Model Overview
The kwchoi/DPO_mistral_v01_7b_ultra_0130_1k is a 7 billion parameter language model developed by kwchoi. It is based on the Mistral-7B-Instruct-v0.2 architecture and has been fine-tuned using the Direct Preference Optimization (DPO) method with the Orca DPO dataset. The primary goal of this model's development was to investigate the impact and effectiveness of DPO on an instruction-tuned Mistral base model.
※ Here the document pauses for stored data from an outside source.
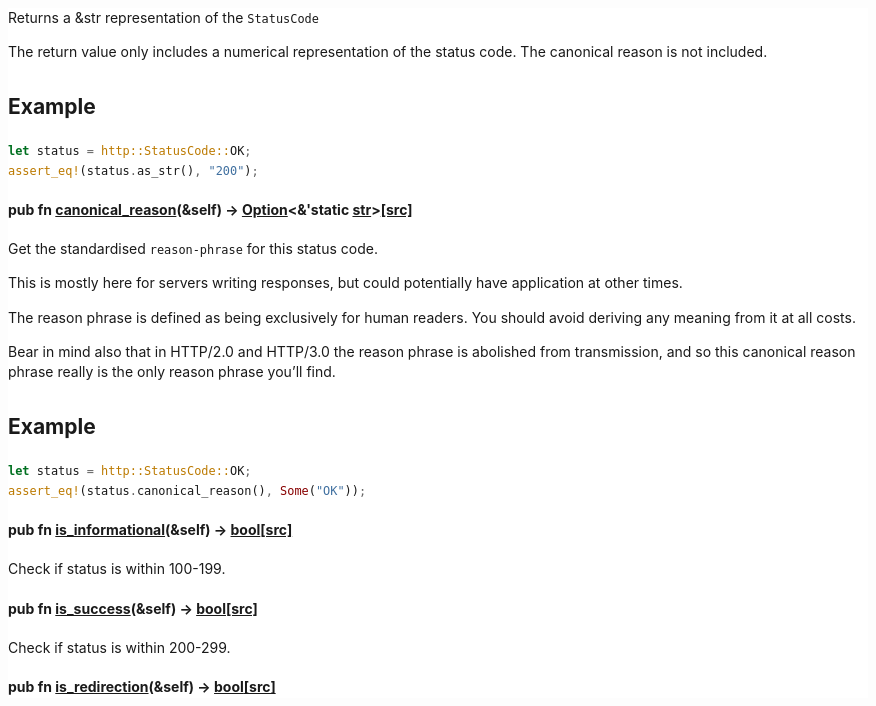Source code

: Returns a &str representation of the `StatusCode`

The return value only includes a numerical representation of the status code. The canonical reason is not included.

## Example

```rs
let status = http::StatusCode::OK;
assert_eq!(status.as_str(), "200");
```

#### pub fn [canonical_reason](/docs/api/rust/tauri/about:blank#method.canonical_reason)(&self) -> [Option](https://doc.rust-lang.org/1.54.0/core/option/enum.Option.html "enum core::option::Option")&lt;&'static [str](https://doc.rust-lang.org/1.54.0/std/primitive.str.html)>[\[src\]](https://docs.rs/http/0.2.4/src/http/status.rs.html#167 "goto source code")

Get the standardised `reason-phrase` for this status code.

This is mostly here for servers writing responses, but could potentially have application at other times.

The reason phrase is defined as being exclusively for human readers. You should avoid deriving any meaning from it at all costs.

Bear in mind also that in HTTP/2.0 and HTTP/3.0 the reason phrase is abolished from transmission, and so this canonical reason phrase really is the only reason phrase you’ll find.

## Example

```rs
let status = http::StatusCode::OK;
assert_eq!(status.canonical_reason(), Some("OK"));
```

#### pub fn [is_informational](/docs/api/rust/tauri/about:blank#method.is_informational)(&self) -> [bool](https://doc.rust-lang.org/1.54.0/std/primitive.bool.html)[\[src\]](https://docs.rs/http/0.2.4/src/http/status.rs.html#173 "goto source code")

Check if status is within 100-199.

#### pub fn [is_success](/docs/api/rust/tauri/about:blank#method.is_success)(&self) -> [bool](https://doc.rust-lang.org/1.54.0/std/primitive.bool.html)[\[src\]](https://docs.rs/http/0.2.4/src/http/status.rs.html#179 "goto source code")

Check if status is within 200-299.

#### pub fn [is_redirection](/docs/api/rust/tauri/about:blank#method.is_redirection)(&self) -> [bool](https://doc.rust-lang.org/1.54.0/std/primitive.bool.html)[\[src\]](https://docs.rs/http/0.2.4/src/http/status.rs.html#185 "goto source code")
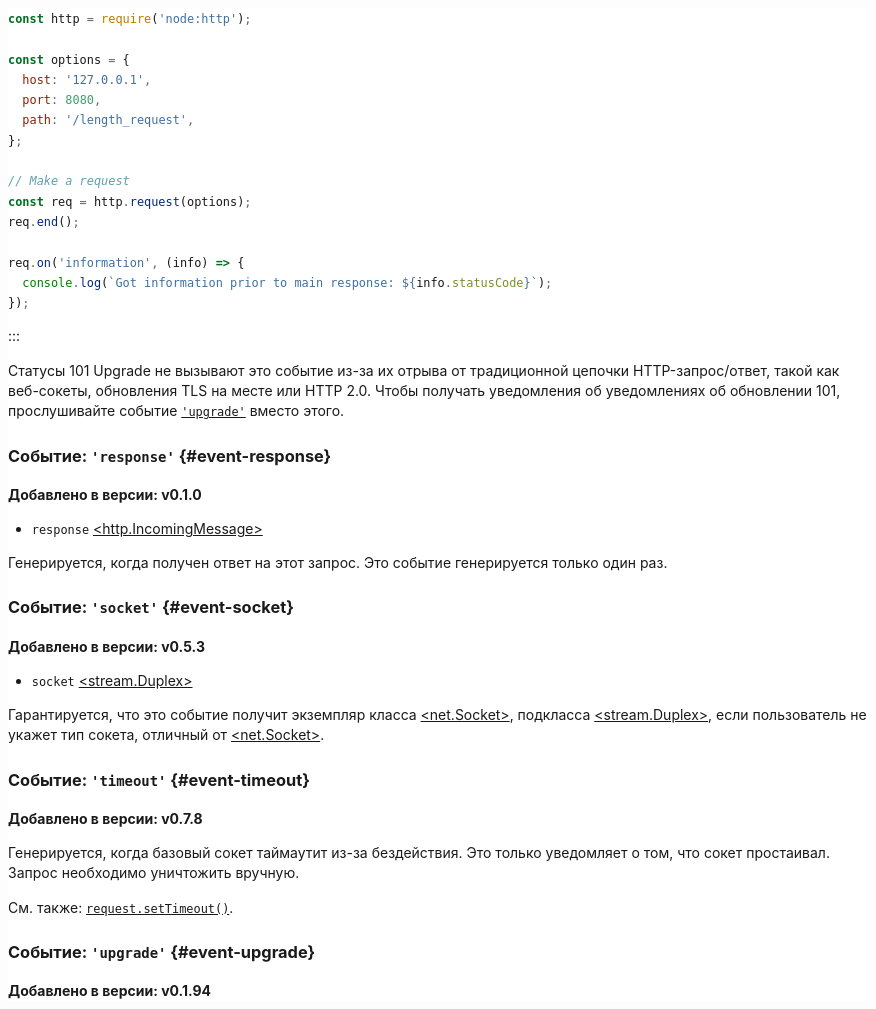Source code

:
 ```js [CJS]
const http = require('node:http');

const options = {
  host: '127.0.0.1',
  port: 8080,
  path: '/length_request',
};

// Make a request
const req = http.request(options);
req.end();

req.on('information', (info) => {
  console.log(`Got information prior to main response: ${info.statusCode}`);
});
```
:::

Статусы 101 Upgrade не вызывают это событие из-за их отрыва от традиционной цепочки HTTP-запрос/ответ, такой как веб-сокеты, обновления TLS на месте или HTTP 2.0. Чтобы получать уведомления об уведомлениях об обновлении 101, прослушивайте событие [`'upgrade'`](/ru/nodejs/api/http#event-upgrade) вместо этого.


### Событие: `'response'` {#event-response}

**Добавлено в версии: v0.1.0**

- `response` [\<http.IncomingMessage\>](/ru/nodejs/api/http#class-httpincomingmessage)

Генерируется, когда получен ответ на этот запрос. Это событие генерируется только один раз.

### Событие: `'socket'` {#event-socket}

**Добавлено в версии: v0.5.3**

- `socket` [\<stream.Duplex\>](/ru/nodejs/api/stream#class-streamduplex)

Гарантируется, что это событие получит экземпляр класса [\<net.Socket\>](/ru/nodejs/api/net#class-netsocket), подкласса [\<stream.Duplex\>](/ru/nodejs/api/stream#class-streamduplex), если пользователь не укажет тип сокета, отличный от [\<net.Socket\>](/ru/nodejs/api/net#class-netsocket).

### Событие: `'timeout'` {#event-timeout}

**Добавлено в версии: v0.7.8**

Генерируется, когда базовый сокет таймаутит из-за бездействия. Это только уведомляет о том, что сокет простаивал. Запрос необходимо уничтожить вручную.

См. также: [`request.setTimeout()`](/ru/nodejs/api/http#requestsettimeouttimeout-callback).

### Событие: `'upgrade'` {#event-upgrade}

**Добавлено в версии: v0.1.94**
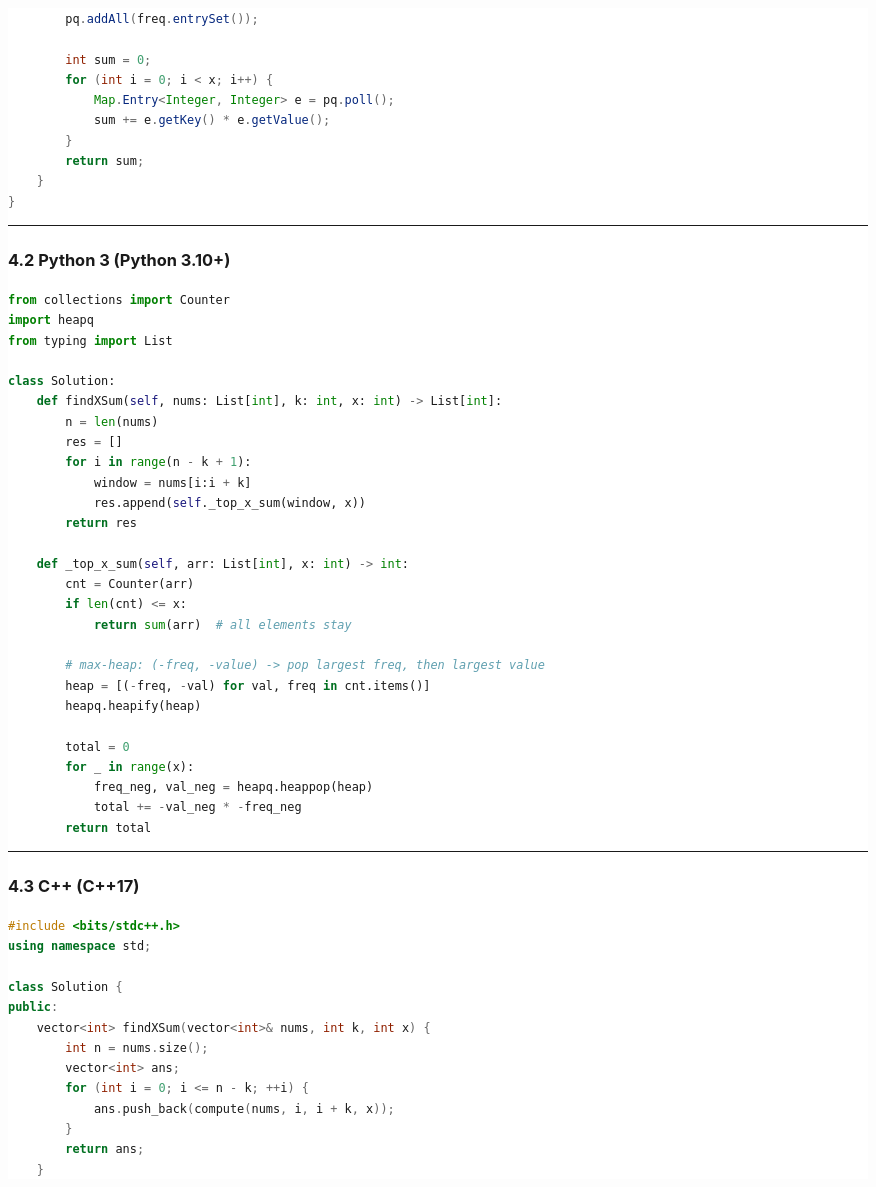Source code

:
 ```java
        pq.addAll(freq.entrySet());

        int sum = 0;
        for (int i = 0; i < x; i++) {
            Map.Entry<Integer, Integer> e = pq.poll();
            sum += e.getKey() * e.getValue();
        }
        return sum;
    }
}
```

---

### 4.2 Python 3 (Python 3.10+)

```python
from collections import Counter
import heapq
from typing import List

class Solution:
    def findXSum(self, nums: List[int], k: int, x: int) -> List[int]:
        n = len(nums)
        res = []
        for i in range(n - k + 1):
            window = nums[i:i + k]
            res.append(self._top_x_sum(window, x))
        return res

    def _top_x_sum(self, arr: List[int], x: int) -> int:
        cnt = Counter(arr)
        if len(cnt) <= x:
            return sum(arr)  # all elements stay

        # max‑heap: (-freq, -value) -> pop largest freq, then largest value
        heap = [(-freq, -val) for val, freq in cnt.items()]
        heapq.heapify(heap)

        total = 0
        for _ in range(x):
            freq_neg, val_neg = heapq.heappop(heap)
            total += -val_neg * -freq_neg
        return total
```

---

### 4.3 C++ (C++17)

```cpp
#include <bits/stdc++.h>
using namespace std;

class Solution {
public:
    vector<int> findXSum(vector<int>& nums, int k, int x) {
        int n = nums.size();
        vector<int> ans;
        for (int i = 0; i <= n - k; ++i) {
            ans.push_back(compute(nums, i, i + k, x));
        }
        return ans;
    }
```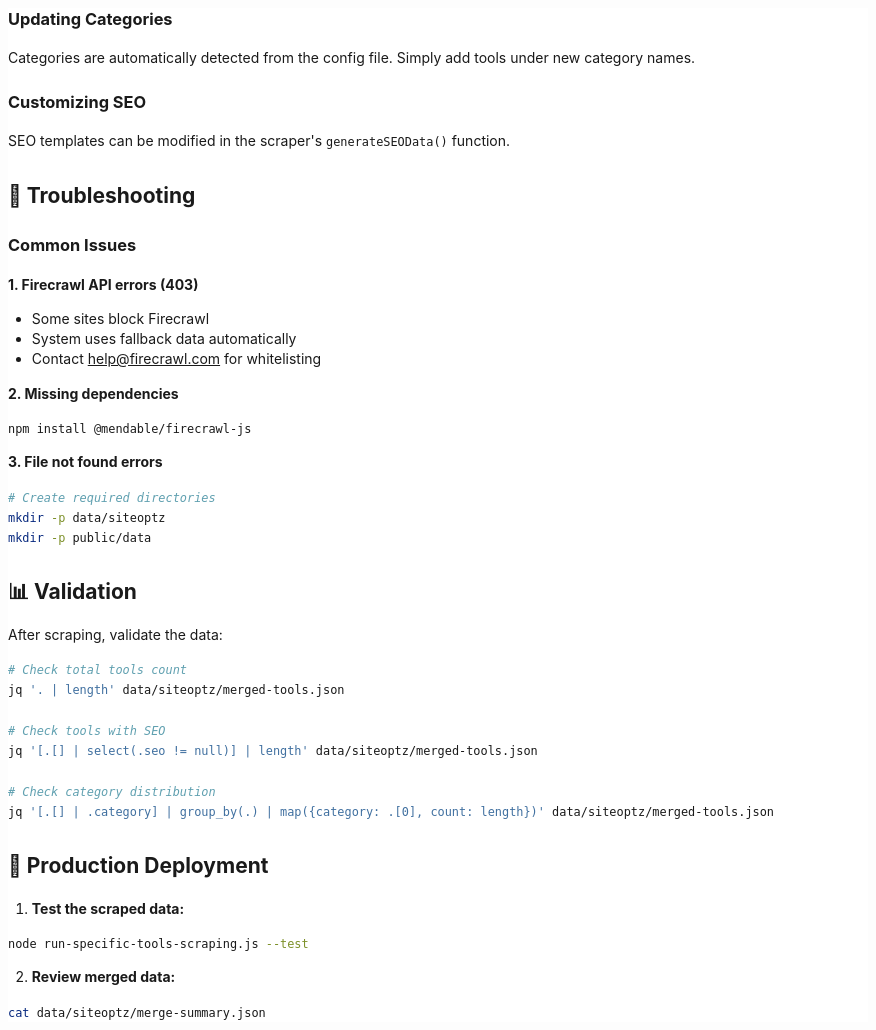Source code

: ### **Updating Categories**

Categories are automatically detected from the config file. Simply add tools under new category names.

### **Customizing SEO**

SEO templates can be modified in the scraper's `generateSEOData()` function.

## 🐛 Troubleshooting

### **Common Issues**

**1. Firecrawl API errors (403)**
- Some sites block Firecrawl
- System uses fallback data automatically
- Contact help@firecrawl.com for whitelisting

**2. Missing dependencies**
```bash
npm install @mendable/firecrawl-js
```

**3. File not found errors**
```bash
# Create required directories
mkdir -p data/siteoptz
mkdir -p public/data
```

## 📊 Validation

After scraping, validate the data:

```bash
# Check total tools count
jq '. | length' data/siteoptz/merged-tools.json

# Check tools with SEO
jq '[.[] | select(.seo != null)] | length' data/siteoptz/merged-tools.json

# Check category distribution
jq '[.[] | .category] | group_by(.) | map({category: .[0], count: length})' data/siteoptz/merged-tools.json
```

## 🚀 Production Deployment

1. **Test the scraped data:**
```bash
node run-specific-tools-scraping.js --test
```

2. **Review merged data:**
```bash
cat data/siteoptz/merge-summary.json
```
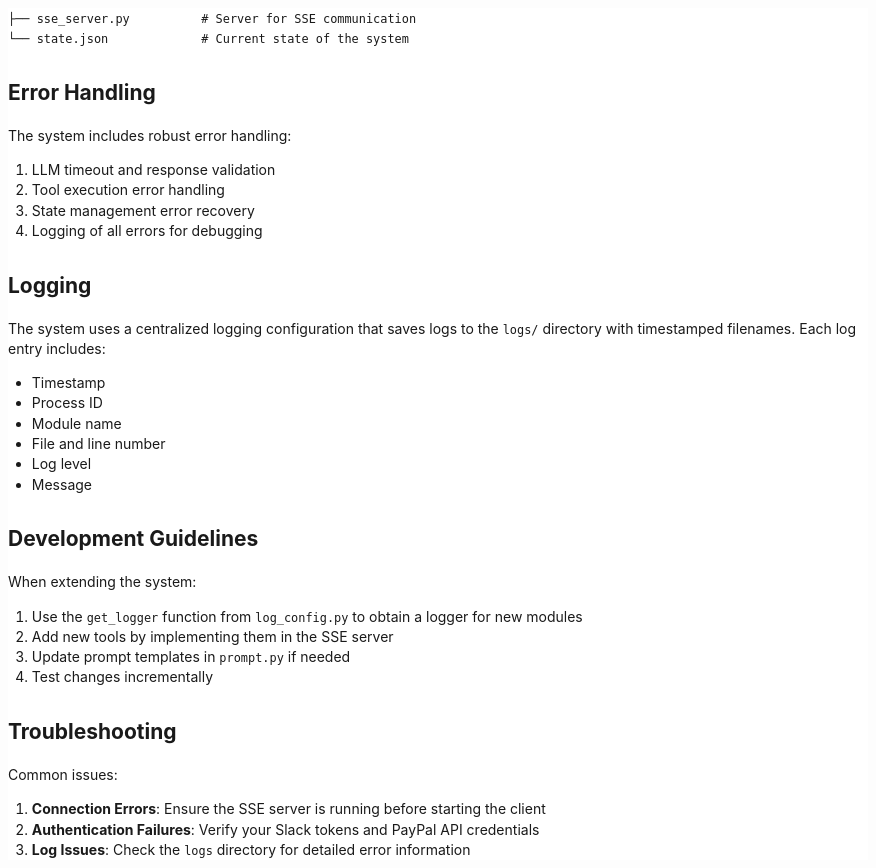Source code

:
 ```
├── sse_server.py          # Server for SSE communication
└── state.json             # Current state of the system
```

## Error Handling

The system includes robust error handling:
1. LLM timeout and response validation
2. Tool execution error handling
3. State management error recovery
4. Logging of all errors for debugging

## Logging

The system uses a centralized logging configuration that saves logs to the `logs/` directory with timestamped filenames. Each log entry includes:
- Timestamp
- Process ID
- Module name
- File and line number
- Log level
- Message

## Development Guidelines

When extending the system:

1. Use the `get_logger` function from `log_config.py` to obtain a logger for new modules
2. Add new tools by implementing them in the SSE server
3. Update prompt templates in `prompt.py` if needed
4. Test changes incrementally

## Troubleshooting

Common issues:

1. **Connection Errors**: Ensure the SSE server is running before starting the client
2. **Authentication Failures**: Verify your Slack tokens and PayPal API credentials
3. **Log Issues**: Check the `logs` directory for detailed error information
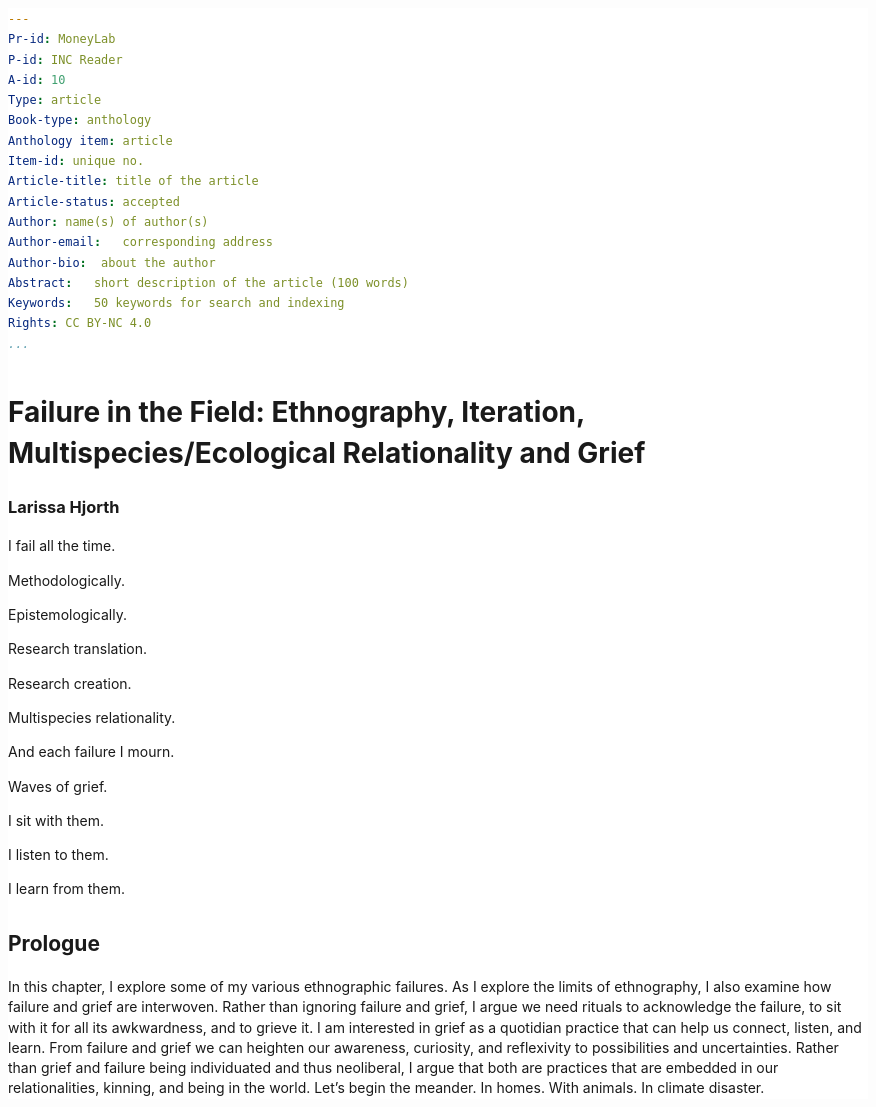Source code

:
 ```yaml
---
Pr-id: MoneyLab
P-id: INC Reader
A-id: 10
Type: article
Book-type: anthology
Anthology item: article
Item-id: unique no.
Article-title: title of the article
Article-status: accepted
Author: name(s) of author(s)
Author-email:   corresponding address
Author-bio:  about the author
Abstract:   short description of the article (100 words)
Keywords:   50 keywords for search and indexing
Rights: CC BY-NC 4.0
...
```



# Failure in the Field: Ethnography, Iteration, Multispecies/Ecological Relationality and Grief

### Larissa Hjorth

I fail all the time.

Methodologically.

Epistemologically.

Research translation.

Research creation.

Multispecies relationality.

And each failure I mourn.

Waves of grief.

I sit with them.

I listen to them.

I learn from them.

## Prologue

In this chapter, I explore some of my various ethnographic failures. As
I explore the limits of ethnography, I also examine how failure and
grief are interwoven. Rather than ignoring failure and grief, I argue we
need rituals to acknowledge the failure, to sit with it for all its
awkwardness, and to grieve it. I am interested in grief as a quotidian
practice that can help us connect, listen, and learn. From failure and
grief we can heighten our awareness, curiosity, and reflexivity to
possibilities and uncertainties. Rather than grief and failure being
individuated and thus neoliberal, I argue that both are practices that
are embedded in our relationalities, kinning, and being in the world.
Let’s begin the meander. In homes. With animals. In climate disaster.
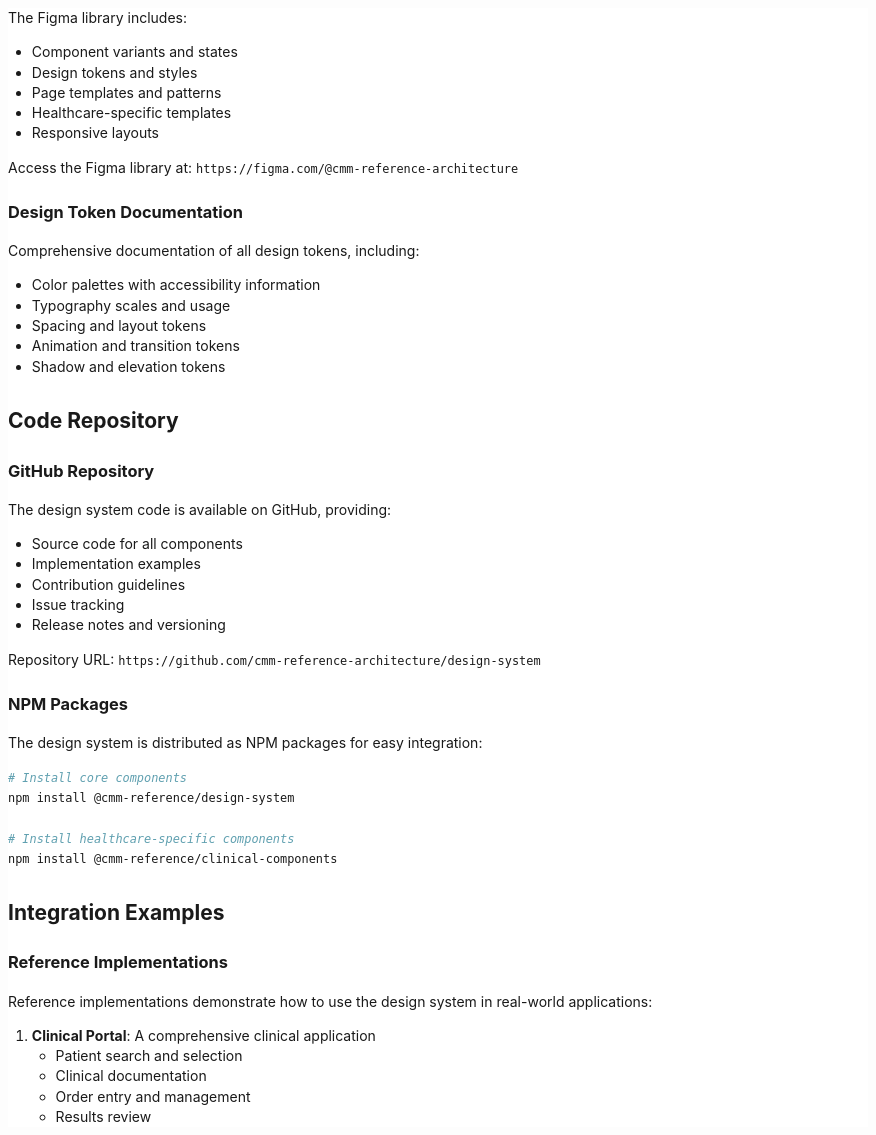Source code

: The Figma library includes:

- Component variants and states
- Design tokens and styles
- Page templates and patterns
- Healthcare-specific templates
- Responsive layouts

Access the Figma library at: `https://figma.com/@cmm-reference-architecture`

### Design Token Documentation

Comprehensive documentation of all design tokens, including:

- Color palettes with accessibility information
- Typography scales and usage
- Spacing and layout tokens
- Animation and transition tokens
- Shadow and elevation tokens

## Code Repository

### GitHub Repository

The design system code is available on GitHub, providing:

- Source code for all components
- Implementation examples
- Contribution guidelines
- Issue tracking
- Release notes and versioning

Repository URL: `https://github.com/cmm-reference-architecture/design-system`

### NPM Packages

The design system is distributed as NPM packages for easy integration:

```bash
# Install core components
npm install @cmm-reference/design-system

# Install healthcare-specific components
npm install @cmm-reference/clinical-components
```

## Integration Examples

### Reference Implementations

Reference implementations demonstrate how to use the design system in real-world applications:

1. **Clinical Portal**: A comprehensive clinical application
   - Patient search and selection
   - Clinical documentation
   - Order entry and management
   - Results review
Key Capabilities & Performance
This model demonstrates general language understanding and reasoning abilities, as evaluated on the Hugging Face Open LLM Leaderboard. It achieved an overall average score of 57.83 across various benchmarks. Specific performance metrics include:
- AI2 Reasoning Challenge (25-Shot): 57.17
- HellaSwag (10-Shot): 79.16
- MMLU (5-Shot): 55.85
- TruthfulQA (0-shot): 55.62
- Winogrande (5-shot): 72.85
- GSM8k (5-shot): 26.31
Intended Use Cases
This model is suitable for research and experimentation, particularly for those interested in the effects of DPO fine-tuning on instruction-following models. Its performance across a range of benchmarks suggests it can be applied to general-purpose conversational AI, text generation, and reasoning tasks, especially where a 7B parameter model is desired for efficiency or specific deployment scenarios.